- [WHAT THE TASK REQUIRES]: Pull out each line in the entries below that contains the word "playlist", and copy those lines in the order they appear.

- [THE DATA]:
*** Block opens ***

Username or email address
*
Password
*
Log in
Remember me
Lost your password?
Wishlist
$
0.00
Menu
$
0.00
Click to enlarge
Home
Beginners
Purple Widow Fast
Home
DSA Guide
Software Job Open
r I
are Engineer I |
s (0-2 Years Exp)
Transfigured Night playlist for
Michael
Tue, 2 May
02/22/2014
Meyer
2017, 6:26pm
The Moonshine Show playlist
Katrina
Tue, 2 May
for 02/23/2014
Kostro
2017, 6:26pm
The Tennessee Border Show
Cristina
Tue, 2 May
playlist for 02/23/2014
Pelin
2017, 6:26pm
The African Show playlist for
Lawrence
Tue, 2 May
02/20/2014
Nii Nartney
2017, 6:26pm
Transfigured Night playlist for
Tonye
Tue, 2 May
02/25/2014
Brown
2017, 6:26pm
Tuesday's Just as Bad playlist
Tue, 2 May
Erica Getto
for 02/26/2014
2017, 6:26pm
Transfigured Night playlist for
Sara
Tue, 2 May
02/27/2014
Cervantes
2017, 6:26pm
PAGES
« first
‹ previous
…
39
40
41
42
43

*** Block closes ***
*** Block opens ***

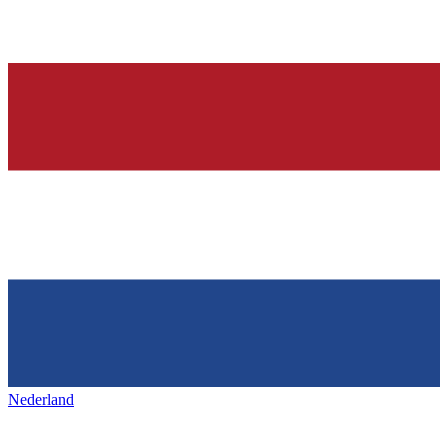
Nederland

*** Block closes ***
*** Block opens ***

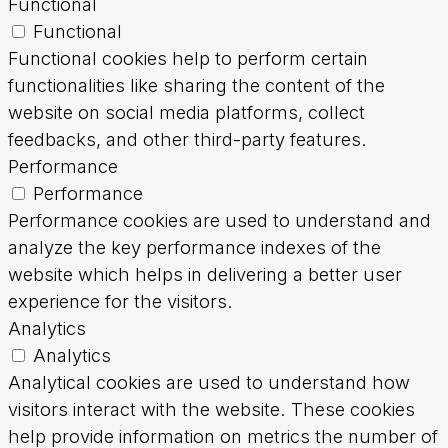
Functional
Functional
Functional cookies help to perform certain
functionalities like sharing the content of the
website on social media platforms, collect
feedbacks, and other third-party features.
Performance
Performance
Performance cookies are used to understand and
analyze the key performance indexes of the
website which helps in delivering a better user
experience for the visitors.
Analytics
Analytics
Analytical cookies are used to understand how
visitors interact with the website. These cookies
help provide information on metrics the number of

*** Block closes ***

- [TASK ANSWER]:
Transfigured Night playlist for
The Moonshine Show playlist
playlist for 02/23/2014
The African Show playlist for
Transfigured Night playlist for
Tuesday's Just as Bad playlist
Transfigured Night playlist for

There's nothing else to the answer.